Speciale vela: la vela ideale per le barche da crocieraFoto: YACHT/M.-S. Kreplin
Ideale per le pigre giornate estive, anche le barche da turismo pesanti possono partire con un Code Zero.
Perché il Code Zero ha senso su ogni barca e cosa i clienti dovrebbero sapere prima dell'acquisto. Inoltre: come imballare e stivare correttamente le vele

La vela da vento leggero con strallo proprio sta diventando sempre più universale, trasformandosi da specialista a versatile tuttofare. Questo rende il Code Zero l'aggiunta ideale al piano velico moderno, che di solito prevede piccole vele di prua. Ma può anche fornire un buon servizio su barche più vecchie e può persino essere utilizzato a bordo al posto del gennaker. La relazione spiega in quale range di vento la vela funziona bene, quali sono le sue caratteristiche speciali, quali sono le forme disponibili e quali periferiche sono necessarie a bordo.

Tra l'altro, l'autunno è il momento ideale per ordinare le vele, le aziende hanno più tempo e a volte ci sono sconti interessanti. Un buon posto per avere una visione d'insieme e parlare con diversi produttori di vele uno dopo l'altro è il sito Salone Nautico di Amburgo (dal 17 al 21 ottobre).
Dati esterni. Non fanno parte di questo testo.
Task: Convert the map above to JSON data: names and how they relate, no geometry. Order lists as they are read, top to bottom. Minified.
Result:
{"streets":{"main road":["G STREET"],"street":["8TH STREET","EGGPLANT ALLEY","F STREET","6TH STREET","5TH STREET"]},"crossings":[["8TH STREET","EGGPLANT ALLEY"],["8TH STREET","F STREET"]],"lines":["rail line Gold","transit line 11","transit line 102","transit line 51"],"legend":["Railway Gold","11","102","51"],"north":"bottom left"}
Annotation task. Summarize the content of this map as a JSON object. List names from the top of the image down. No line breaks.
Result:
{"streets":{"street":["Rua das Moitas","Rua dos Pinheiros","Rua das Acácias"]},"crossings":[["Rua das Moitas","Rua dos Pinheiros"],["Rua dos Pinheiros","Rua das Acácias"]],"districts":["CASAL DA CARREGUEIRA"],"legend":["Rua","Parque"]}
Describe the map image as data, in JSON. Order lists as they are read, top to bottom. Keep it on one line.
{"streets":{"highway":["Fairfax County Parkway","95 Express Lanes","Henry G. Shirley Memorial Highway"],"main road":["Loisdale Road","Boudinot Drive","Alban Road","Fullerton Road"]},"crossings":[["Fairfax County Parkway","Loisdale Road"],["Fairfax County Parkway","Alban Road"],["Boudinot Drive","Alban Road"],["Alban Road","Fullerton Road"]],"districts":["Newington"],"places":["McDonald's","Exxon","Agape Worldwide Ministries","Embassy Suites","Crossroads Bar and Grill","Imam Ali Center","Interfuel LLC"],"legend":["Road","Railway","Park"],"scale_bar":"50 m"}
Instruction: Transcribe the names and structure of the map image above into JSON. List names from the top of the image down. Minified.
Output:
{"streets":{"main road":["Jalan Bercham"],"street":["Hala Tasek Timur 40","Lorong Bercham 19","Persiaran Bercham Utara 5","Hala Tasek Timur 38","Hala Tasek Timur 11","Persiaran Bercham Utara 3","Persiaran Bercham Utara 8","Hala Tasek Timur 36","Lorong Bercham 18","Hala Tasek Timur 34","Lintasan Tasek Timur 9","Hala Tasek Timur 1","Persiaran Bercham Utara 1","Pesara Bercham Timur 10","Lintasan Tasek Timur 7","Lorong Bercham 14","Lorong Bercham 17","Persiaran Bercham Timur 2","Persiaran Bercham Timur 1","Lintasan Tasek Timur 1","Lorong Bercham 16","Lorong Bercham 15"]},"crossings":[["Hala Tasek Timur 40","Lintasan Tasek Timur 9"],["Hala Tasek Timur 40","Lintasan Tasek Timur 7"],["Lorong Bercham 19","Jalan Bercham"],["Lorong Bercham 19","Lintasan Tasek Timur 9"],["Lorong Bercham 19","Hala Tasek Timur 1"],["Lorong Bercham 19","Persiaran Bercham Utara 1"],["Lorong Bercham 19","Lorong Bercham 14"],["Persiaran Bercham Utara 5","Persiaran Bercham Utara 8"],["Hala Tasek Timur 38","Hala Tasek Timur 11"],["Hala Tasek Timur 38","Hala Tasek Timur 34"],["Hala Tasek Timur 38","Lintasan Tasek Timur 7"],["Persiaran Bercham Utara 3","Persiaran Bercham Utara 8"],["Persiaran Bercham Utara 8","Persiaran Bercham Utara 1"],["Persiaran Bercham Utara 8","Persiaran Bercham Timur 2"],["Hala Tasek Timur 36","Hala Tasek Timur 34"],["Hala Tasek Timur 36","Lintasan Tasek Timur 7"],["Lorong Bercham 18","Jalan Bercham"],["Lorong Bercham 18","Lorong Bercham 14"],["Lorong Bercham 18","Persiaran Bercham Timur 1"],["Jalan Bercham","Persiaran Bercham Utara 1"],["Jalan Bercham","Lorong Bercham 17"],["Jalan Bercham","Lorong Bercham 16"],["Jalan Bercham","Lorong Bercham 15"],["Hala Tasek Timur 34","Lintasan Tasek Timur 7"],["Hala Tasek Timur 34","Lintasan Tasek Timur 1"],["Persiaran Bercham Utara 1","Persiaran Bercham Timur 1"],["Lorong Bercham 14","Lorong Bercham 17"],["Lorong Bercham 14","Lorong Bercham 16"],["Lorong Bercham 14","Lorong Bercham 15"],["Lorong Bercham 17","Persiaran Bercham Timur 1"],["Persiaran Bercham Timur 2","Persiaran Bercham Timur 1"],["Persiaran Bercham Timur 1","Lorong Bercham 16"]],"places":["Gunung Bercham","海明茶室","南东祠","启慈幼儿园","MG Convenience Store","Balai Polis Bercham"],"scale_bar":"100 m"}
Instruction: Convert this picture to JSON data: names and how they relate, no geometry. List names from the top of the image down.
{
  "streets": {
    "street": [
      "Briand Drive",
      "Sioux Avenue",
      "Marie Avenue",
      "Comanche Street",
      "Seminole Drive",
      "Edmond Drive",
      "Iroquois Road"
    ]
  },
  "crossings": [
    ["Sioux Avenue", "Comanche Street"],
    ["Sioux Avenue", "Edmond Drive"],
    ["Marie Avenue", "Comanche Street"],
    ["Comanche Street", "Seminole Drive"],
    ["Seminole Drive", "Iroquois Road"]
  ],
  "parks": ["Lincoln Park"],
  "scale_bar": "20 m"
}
Ulteriori argomenti nello Speciale Vela:

Ben confezionato: la borsa giusta per ogni vela

Ben protetto: Il telone ottimale per il genoa avvolgibile

Ben stivati: Come stivare correttamente i tessuti di valore

Lo speciale sulla vela è contenuto nell'attuale numero di YACHT 21/2018. Potete acquistare la rivista nei negozi o ordinarla qui in edizione cartacea o in formato PDF.

Fridtjof Gunkel

Fridtjof Gunkel

Vice caporedattore YACHT

Fridtjof Gunkel è nato a Helgoland nel 1962, dove ha iniziato la sua carriera velica con gli Opti per poi passare rapidamente alle barche a chiglia. La Settimana del Mare del Nord, la Settimana di Cowes e la Settimana di Kiel sono state le prime tappe, seguite da molti anni di Admiral's Cup sui cupper “Container” e “Rubin”. I campionati mondiali e le regate internazionali in Starboat, con il mini-maxi “SiSiSi” e vari yacht tonner, nonché la partecipazione alla Whitbread Round the World Race, sono state ulteriori stazioni formative, affiancate da lunghi viaggi in crociera. Fridtjof Gunkel è entrato a far parte di YACHT come tirocinante nel 1985, dove è poi diventato responsabile del dipartimento Test & Technology e poi vice caporedattore circa 25 anni fa. È anche responsabile della sezione regate e sport. Fridtjof Gunkel naviga privatamente su un performance/cruiser ormeggiato sulla costa baltica, mentre le sue zone preferite sono l'arcipelago svedese orientale e la Bretagna.